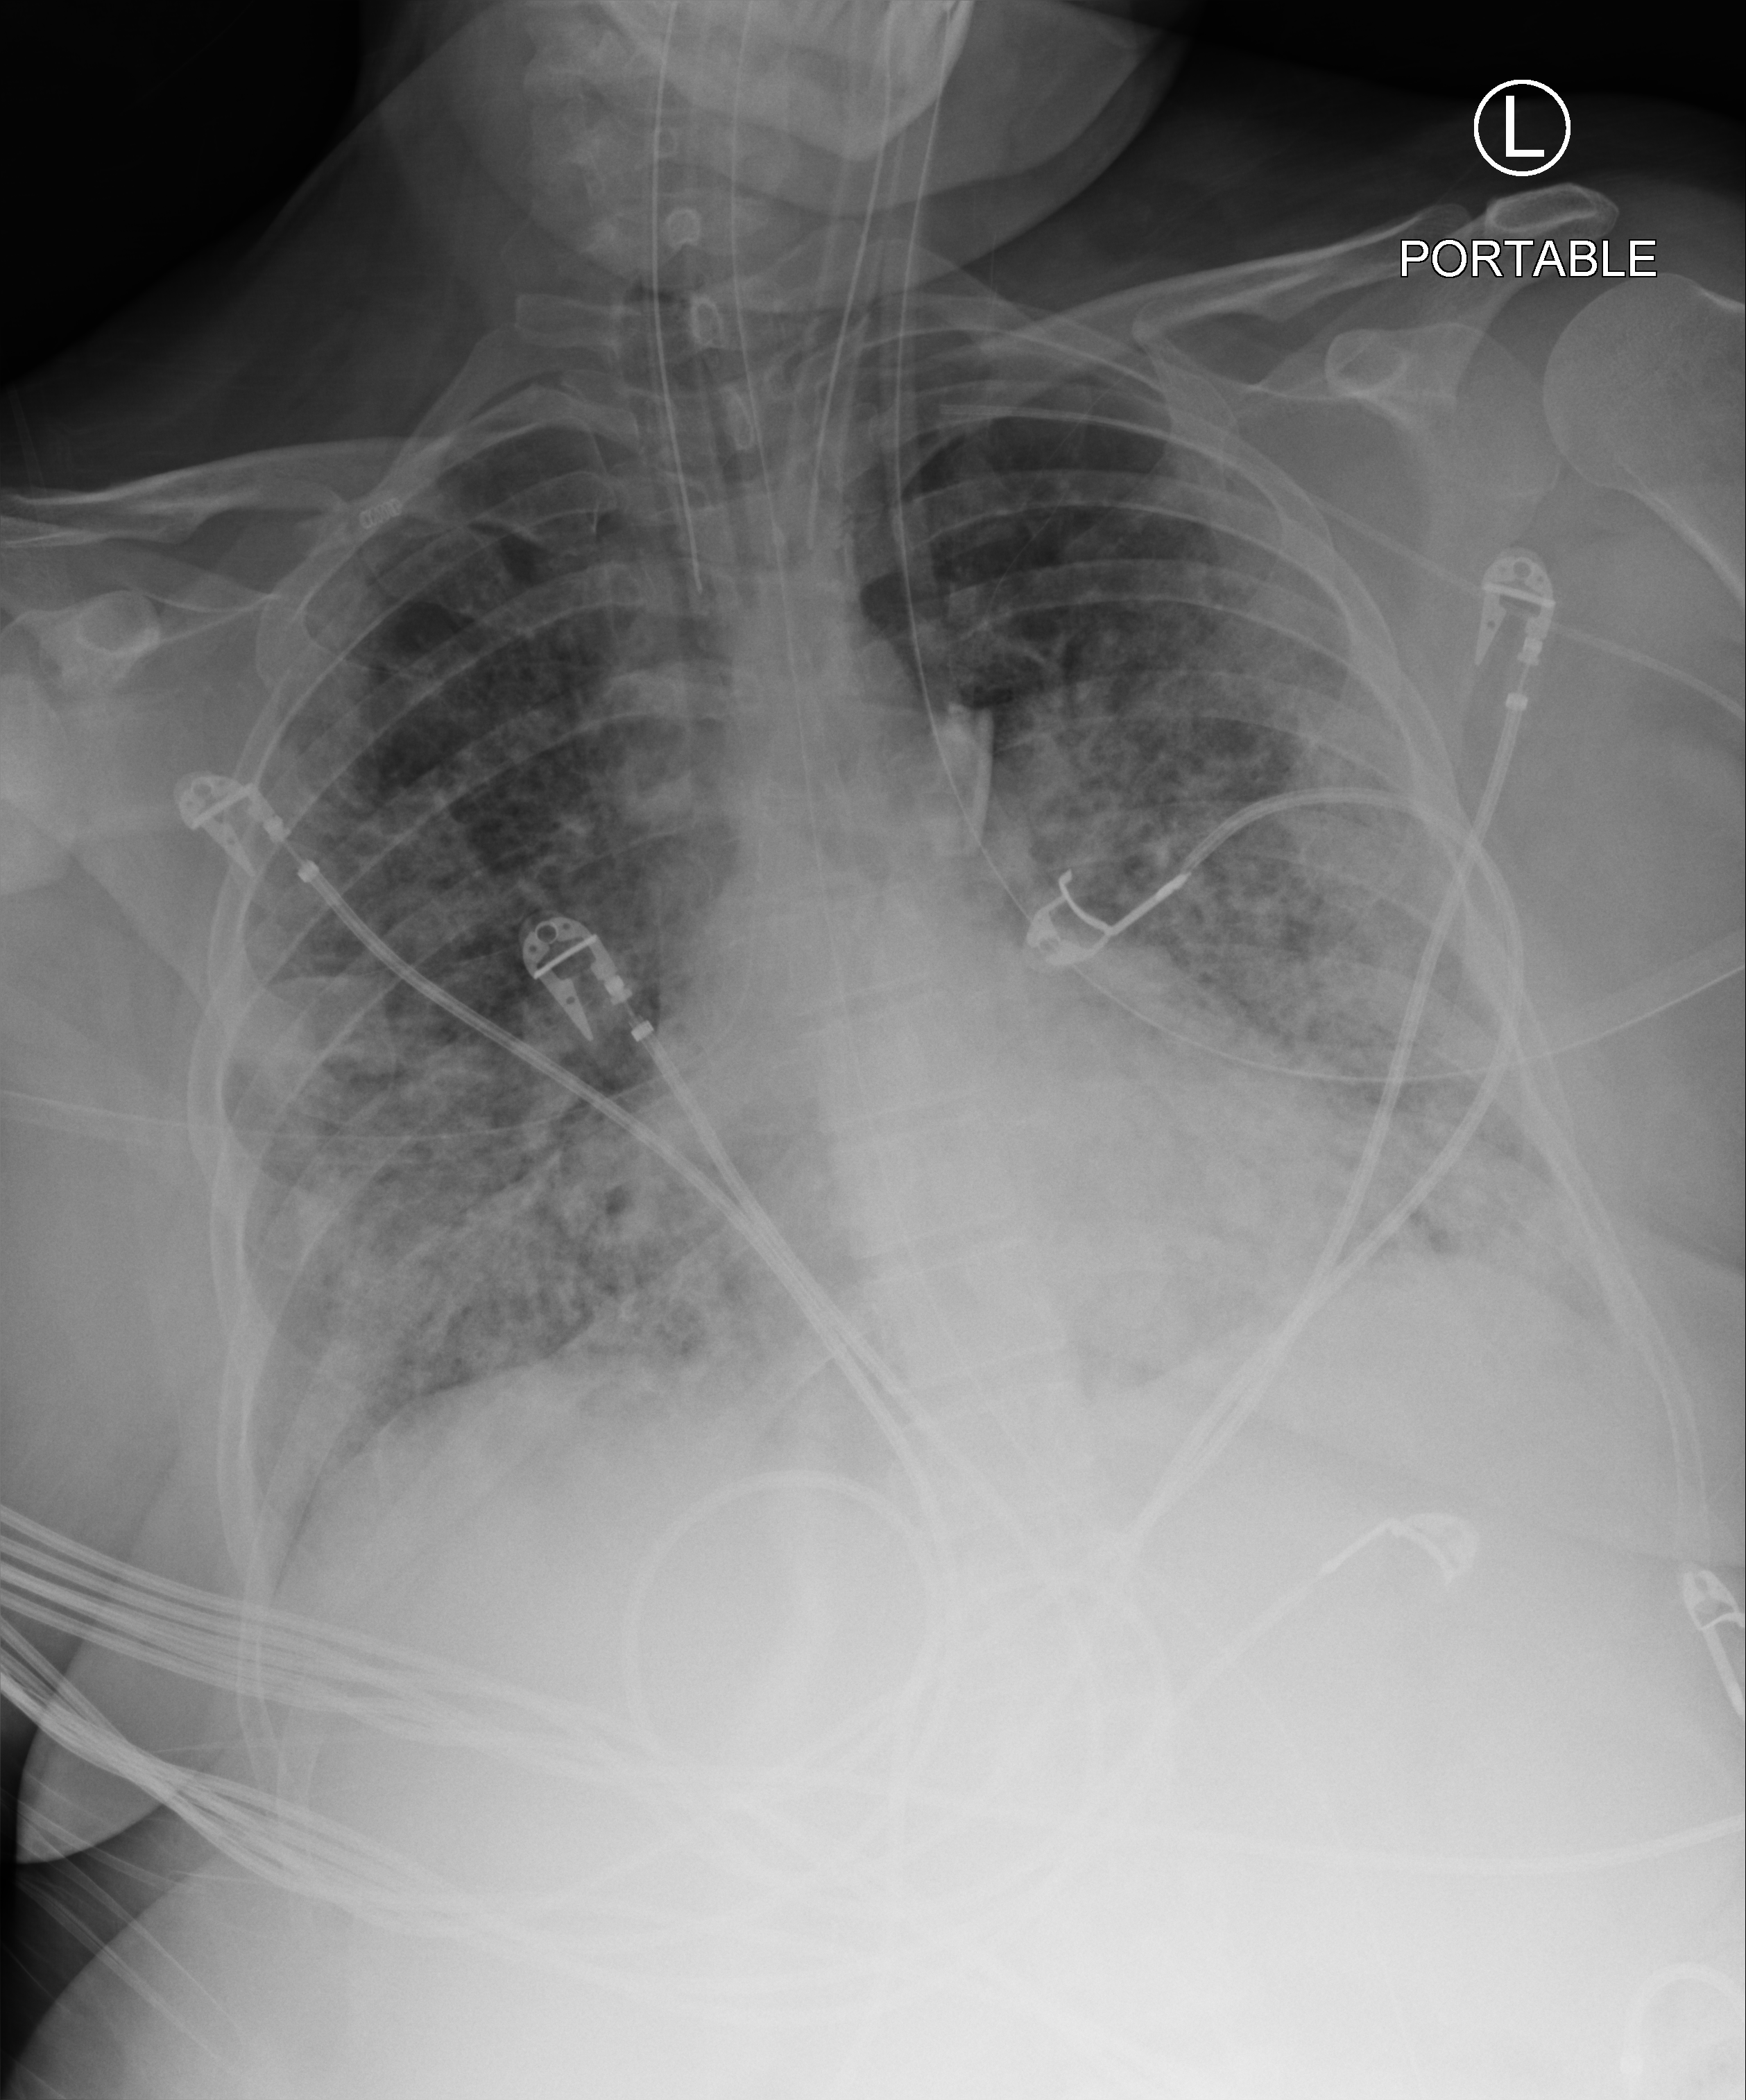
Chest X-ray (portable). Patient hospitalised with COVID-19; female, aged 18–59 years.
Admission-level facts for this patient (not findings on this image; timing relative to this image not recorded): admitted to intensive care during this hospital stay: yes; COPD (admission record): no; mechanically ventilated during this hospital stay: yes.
* * *
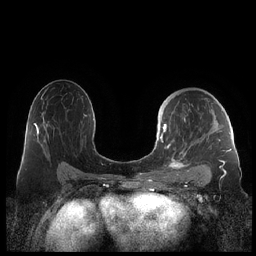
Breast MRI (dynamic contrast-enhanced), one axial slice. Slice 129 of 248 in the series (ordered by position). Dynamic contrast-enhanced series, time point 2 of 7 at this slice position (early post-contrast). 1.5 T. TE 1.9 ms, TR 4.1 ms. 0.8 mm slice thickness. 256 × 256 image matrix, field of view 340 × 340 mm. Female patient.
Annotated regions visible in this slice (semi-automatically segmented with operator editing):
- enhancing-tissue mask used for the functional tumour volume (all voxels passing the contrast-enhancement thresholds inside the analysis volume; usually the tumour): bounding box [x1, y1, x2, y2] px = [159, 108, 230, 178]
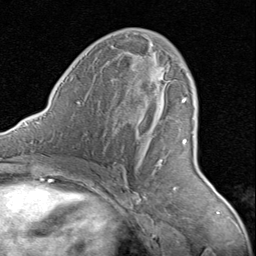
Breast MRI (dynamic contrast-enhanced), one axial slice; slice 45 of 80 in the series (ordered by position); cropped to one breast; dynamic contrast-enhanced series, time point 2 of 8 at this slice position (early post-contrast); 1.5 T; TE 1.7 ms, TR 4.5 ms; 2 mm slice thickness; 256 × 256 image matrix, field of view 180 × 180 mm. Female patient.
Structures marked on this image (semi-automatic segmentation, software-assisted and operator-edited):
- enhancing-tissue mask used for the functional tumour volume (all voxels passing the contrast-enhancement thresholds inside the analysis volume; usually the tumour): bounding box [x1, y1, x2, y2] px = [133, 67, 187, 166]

**YOUR ASSIGNMENT**
Among the lines of the data, identify those with the word "Breast". Copy each of them.

**YOUR RESPONSE**
Breast MRI (dynamic contrast-enhanced), one axial slice. Slice 129 of 248 in the series (ordered by position). Dynamic contrast-enhanced series, time point 2 of 7 at this slice position (early post-contrast). 1.5 T. TE 1.9 ms, TR 4.1 ms. 0.8 mm slice thickness. 256 × 256 image matrix, field of view 340 × 340 mm. Female patient.
Breast MRI (dynamic contrast-enhanced), one axial slice; slice 45 of 80 in the series (ordered by position); cropped to one breast; dynamic contrast-enhanced series, time point 2 of 8 at this slice position (early post-contrast); 1.5 T; TE 1.7 ms, TR 4.5 ms; 2 mm slice thickness; 256 × 256 image matrix, field of view 180 × 180 mm. Female patient.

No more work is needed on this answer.